Cancer derives from one (or just a few) normal cells that underwent malignant transformation, i.e. it is of monoclonal origin. Ever since 1950's it has been known that cancerous growth can stimulate immune response of the host. This was the basis of theory of immunosurveillance, proposed in early 1900's by P. Ehrlich and then developed by F. McFarlane Burnet (1960) and L. Thomas (1970), according to which the normal function of immune system is to recognize and destroy the cancerous cells, developing continuously by malignant transformation, before they can grow into tumors, or after they already formed tumors.
Immunosurveillance for tumors is often ineffective, apparently because the immune responses to cancer are generally rather weak. The major effort of oncological immunology today is to find ways to augment the host immune response to cancer.
Of the various weapons of the immune system CD8+ (cytolytic) T lymphocytes are considered the most effective: they provide the most potent anti-cancer immunity by recognizing and killing malignant cells that express peptides derived from mutant cellular or oncogenic viral proteins, presented in association with class I MHC complexes. But even when cancer cells that express peptide-class I MHC complexes are recognized by CD8+ T cells of the host, the activation of cytolytic T lymphocytes to carry out their task of killing cancer cells may still not take place.
The main reasons are:
- The anti-cancer activity of CD8+ T cells is to a significant degree dependent on signals provided by CD4+ (helper) T lymphocytes, and since most human cancers do not express class II MHC complexes, they cannot directly activate tumor-specific helper T cells. Besides that the action of CD4+ T cells greatly depends on APC's ("antigen presenting cells"), and if APC's do not adequately infiltrate the cancerous growth, take up and present cancer antigens, and thus trigger the activation of CD4+ T lymphocytes, then in the end maximal anti-cancer differentiation of cytolytic T lymphocytes will not occur either.

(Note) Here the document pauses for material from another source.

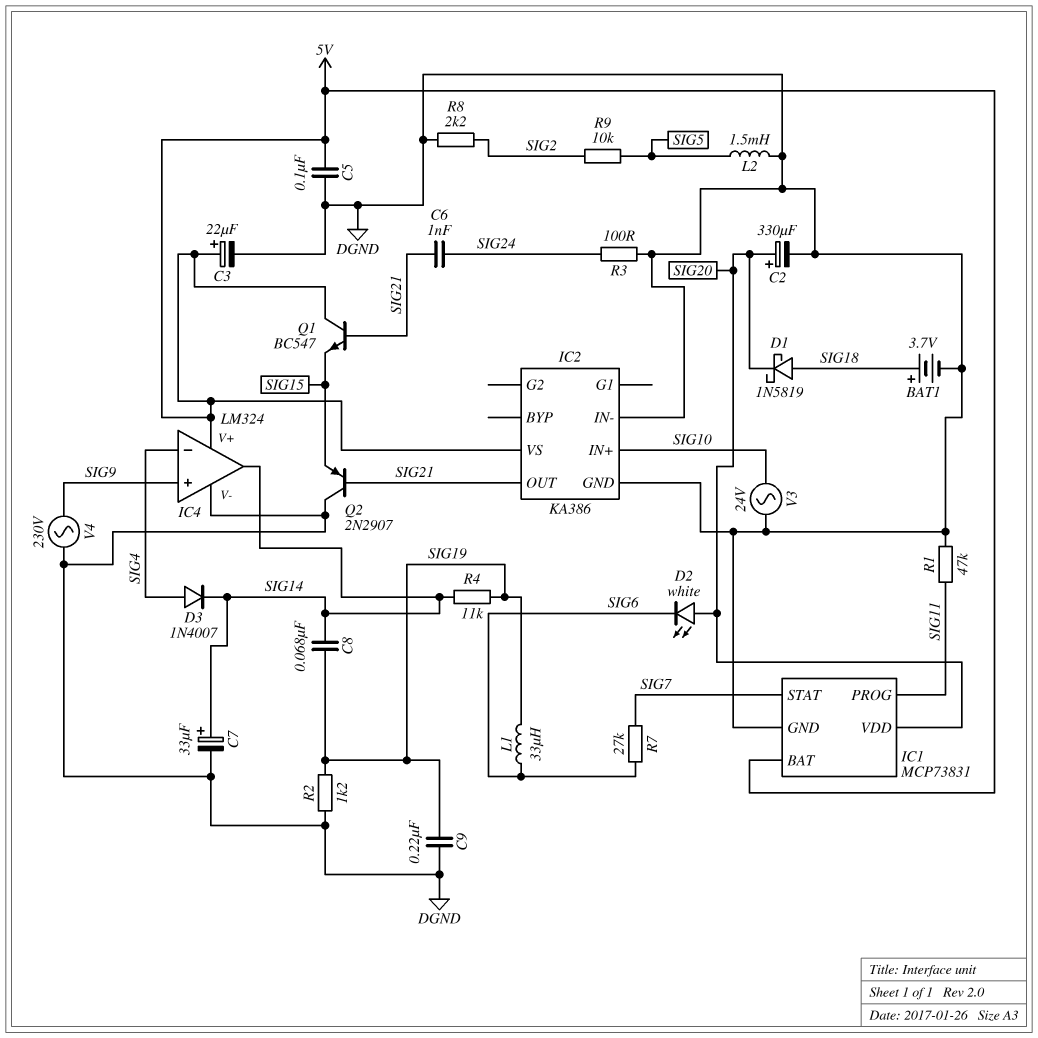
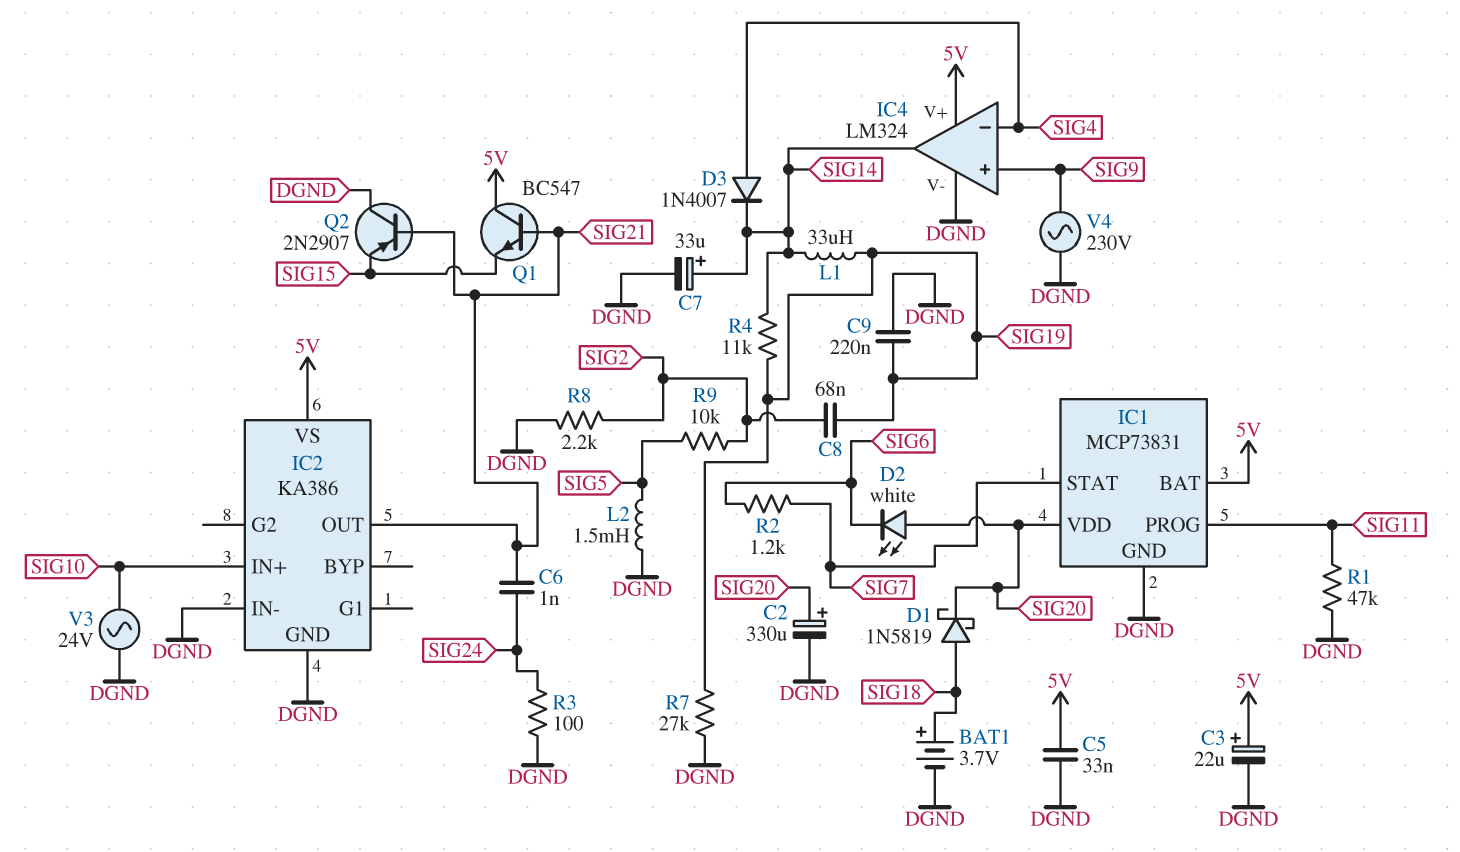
C5: 100nF (5V, DGND) -> 33nF (5V, DGND)
C8: 68nF (SIG14, SIG19) -> 68nF (SIG2, SIG19)
L1: 33uH (SIG6, SIG19) -> 33uH (SIG14, SIG19)
R2: 1.2k (DGND, SIG19) -> 1.2k (SIG6, SIG7)
R7: 27k (SIG6, SIG7) -> 27k (DGND, SIG19)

- There are no co-stimulators on cancer cells, and without co-stimulators the activation of helper T cells will not occur. The activation of cytolytic T lymphocytes requires the presence of co-stimulators as well. If APC's lack co-stimulatory molecules on their surfaces as well, that could serve as substitutes, then anti-cancer differentiation of CD8+ T cells will fail.
From the above came an idea to augment the weak host immune response to cancer by passive transfer of APC's, specifically dendritic cells, or of dendritic cell vaccines, and thereby multiply the quantity, and improve the performance, of the most important APC's, next to macrophages.
The key function of dendritic cells is that of "presenting of antigen": binding of antigen, conversion of antigen protein to short peptides ("antigen processing"), and presentation of peptide-MHC complexes, expressed on the surface of each APC in a form that can be recognized by T lymphocytes, either by CD4+ helper cells or by CD8+ cytolytic T lymphocytes.
Dendritic cells originate from the same bone marrow precursors as macrophages. Their spider-like shape, with multiple cytoplasmic projections ("dendrites"), makes their identification easy. The migrate, as "interdigitating dendritic cells" are found in the interstitium of most organs, as "veiled cells" are abundant in T cell-rich parts of spleen and lymph nodes, and as "Langerhans cells" are scattered throughout the epidermis. In blood dendritic cells represent 0.1% of all nucleated cells.